■ Work request ■
Please restate verbatim the lines that open the listing below, ending with the line in which "Page size: 1241x1754." occurs.

BEGIN Available data

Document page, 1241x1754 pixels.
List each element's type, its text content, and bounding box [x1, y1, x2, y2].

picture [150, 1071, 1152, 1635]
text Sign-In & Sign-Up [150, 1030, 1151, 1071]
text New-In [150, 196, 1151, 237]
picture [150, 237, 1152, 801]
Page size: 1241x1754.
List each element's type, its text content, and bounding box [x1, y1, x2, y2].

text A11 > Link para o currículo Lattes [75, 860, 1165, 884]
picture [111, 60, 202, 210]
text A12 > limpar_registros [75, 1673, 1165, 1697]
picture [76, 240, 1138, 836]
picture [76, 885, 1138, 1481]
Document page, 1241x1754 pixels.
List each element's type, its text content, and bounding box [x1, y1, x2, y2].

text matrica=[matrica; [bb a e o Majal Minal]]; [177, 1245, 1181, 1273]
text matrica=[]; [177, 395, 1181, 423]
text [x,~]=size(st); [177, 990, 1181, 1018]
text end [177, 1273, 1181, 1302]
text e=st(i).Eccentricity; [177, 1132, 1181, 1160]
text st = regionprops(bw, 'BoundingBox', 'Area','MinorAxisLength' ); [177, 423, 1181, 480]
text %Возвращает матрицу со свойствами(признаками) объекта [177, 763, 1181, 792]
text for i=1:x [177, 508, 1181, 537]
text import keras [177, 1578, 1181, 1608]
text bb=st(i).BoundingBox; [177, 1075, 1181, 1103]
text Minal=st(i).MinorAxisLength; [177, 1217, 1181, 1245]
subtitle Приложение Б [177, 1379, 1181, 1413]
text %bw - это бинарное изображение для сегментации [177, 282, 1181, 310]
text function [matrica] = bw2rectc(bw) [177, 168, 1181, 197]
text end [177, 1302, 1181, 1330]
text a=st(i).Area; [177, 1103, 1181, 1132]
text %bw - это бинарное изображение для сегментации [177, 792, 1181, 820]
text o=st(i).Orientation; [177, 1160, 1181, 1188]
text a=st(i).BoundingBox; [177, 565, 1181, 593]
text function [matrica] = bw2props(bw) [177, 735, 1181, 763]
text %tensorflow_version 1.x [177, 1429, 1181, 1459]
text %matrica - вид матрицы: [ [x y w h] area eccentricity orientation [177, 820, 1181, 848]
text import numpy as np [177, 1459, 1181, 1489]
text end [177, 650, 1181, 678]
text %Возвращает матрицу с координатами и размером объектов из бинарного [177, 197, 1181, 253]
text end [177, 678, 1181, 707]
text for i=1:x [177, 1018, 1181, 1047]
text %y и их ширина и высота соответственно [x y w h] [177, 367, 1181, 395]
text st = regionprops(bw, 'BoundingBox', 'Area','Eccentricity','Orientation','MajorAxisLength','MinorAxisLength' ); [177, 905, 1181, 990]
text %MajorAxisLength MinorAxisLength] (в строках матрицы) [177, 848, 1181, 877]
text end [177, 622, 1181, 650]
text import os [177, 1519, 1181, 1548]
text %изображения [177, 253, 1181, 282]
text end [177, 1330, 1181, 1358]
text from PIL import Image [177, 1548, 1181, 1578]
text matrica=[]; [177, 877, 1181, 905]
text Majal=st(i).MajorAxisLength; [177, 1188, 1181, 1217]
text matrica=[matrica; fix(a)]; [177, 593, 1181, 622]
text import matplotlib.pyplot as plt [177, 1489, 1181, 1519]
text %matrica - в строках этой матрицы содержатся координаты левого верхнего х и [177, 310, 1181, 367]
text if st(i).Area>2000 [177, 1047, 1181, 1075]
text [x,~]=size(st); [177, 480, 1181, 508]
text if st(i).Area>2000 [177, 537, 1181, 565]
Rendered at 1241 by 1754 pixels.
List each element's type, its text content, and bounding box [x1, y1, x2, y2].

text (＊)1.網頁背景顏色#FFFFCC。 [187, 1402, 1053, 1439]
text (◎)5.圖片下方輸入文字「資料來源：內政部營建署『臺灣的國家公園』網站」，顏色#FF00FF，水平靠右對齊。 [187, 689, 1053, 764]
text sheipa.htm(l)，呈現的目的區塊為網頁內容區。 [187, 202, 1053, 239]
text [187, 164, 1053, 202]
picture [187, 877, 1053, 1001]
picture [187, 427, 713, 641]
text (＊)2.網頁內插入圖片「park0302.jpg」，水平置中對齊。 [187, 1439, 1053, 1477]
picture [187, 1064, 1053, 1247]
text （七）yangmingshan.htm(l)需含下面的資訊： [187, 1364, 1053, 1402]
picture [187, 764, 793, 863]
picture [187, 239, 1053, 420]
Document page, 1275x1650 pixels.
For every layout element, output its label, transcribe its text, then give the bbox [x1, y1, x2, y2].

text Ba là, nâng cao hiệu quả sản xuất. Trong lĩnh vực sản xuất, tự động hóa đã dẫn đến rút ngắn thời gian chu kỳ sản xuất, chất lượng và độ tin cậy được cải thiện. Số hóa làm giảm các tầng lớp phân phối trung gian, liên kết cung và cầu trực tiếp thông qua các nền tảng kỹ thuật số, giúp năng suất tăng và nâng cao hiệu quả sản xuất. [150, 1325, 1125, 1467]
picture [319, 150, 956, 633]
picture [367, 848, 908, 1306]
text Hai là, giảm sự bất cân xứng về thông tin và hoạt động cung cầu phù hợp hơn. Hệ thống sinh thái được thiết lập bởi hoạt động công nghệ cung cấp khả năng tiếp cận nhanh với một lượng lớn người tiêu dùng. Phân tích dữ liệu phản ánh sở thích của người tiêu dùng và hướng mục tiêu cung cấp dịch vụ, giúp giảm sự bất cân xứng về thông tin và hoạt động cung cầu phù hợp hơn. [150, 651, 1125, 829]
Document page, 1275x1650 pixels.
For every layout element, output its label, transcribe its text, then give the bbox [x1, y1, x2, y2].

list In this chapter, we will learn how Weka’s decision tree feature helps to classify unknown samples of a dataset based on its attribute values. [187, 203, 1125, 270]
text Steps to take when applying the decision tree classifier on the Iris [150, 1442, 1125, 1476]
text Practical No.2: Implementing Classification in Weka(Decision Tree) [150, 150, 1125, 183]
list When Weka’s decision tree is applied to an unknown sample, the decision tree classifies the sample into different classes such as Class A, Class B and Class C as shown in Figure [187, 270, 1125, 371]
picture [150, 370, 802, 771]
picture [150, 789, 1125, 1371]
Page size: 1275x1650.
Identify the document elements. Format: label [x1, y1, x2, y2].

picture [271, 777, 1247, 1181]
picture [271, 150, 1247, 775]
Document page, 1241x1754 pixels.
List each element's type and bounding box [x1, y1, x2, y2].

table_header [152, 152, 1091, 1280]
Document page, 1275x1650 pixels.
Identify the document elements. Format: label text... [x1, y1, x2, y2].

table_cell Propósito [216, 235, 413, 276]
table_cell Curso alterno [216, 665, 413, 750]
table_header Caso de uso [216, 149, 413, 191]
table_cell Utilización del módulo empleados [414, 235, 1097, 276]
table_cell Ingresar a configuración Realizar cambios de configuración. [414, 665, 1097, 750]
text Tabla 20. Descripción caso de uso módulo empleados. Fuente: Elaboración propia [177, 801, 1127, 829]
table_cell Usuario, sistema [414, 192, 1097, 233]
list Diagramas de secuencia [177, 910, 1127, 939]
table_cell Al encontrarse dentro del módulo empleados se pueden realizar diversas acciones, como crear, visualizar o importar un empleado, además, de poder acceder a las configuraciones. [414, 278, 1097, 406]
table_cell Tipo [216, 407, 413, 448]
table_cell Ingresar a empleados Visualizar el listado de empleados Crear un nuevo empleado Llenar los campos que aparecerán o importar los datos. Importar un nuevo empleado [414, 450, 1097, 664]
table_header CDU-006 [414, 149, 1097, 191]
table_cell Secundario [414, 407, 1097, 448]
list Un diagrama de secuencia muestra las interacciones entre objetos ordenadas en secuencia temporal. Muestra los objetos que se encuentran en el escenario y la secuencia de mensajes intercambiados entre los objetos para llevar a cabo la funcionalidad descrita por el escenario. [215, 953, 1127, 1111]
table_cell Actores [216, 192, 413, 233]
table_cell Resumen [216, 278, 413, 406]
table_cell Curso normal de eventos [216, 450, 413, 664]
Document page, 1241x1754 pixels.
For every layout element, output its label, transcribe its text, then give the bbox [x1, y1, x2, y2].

END Available data

■ Output of the task ■
Document page, 1241x1754 pixels.
List each element's type, its text content, and bounding box [x1, y1, x2, y2].

picture [150, 1071, 1152, 1635]
text Sign-In & Sign-Up [150, 1030, 1151, 1071]
text New-In [150, 196, 1151, 237]
picture [150, 237, 1152, 801]
Page size: 1241x1754.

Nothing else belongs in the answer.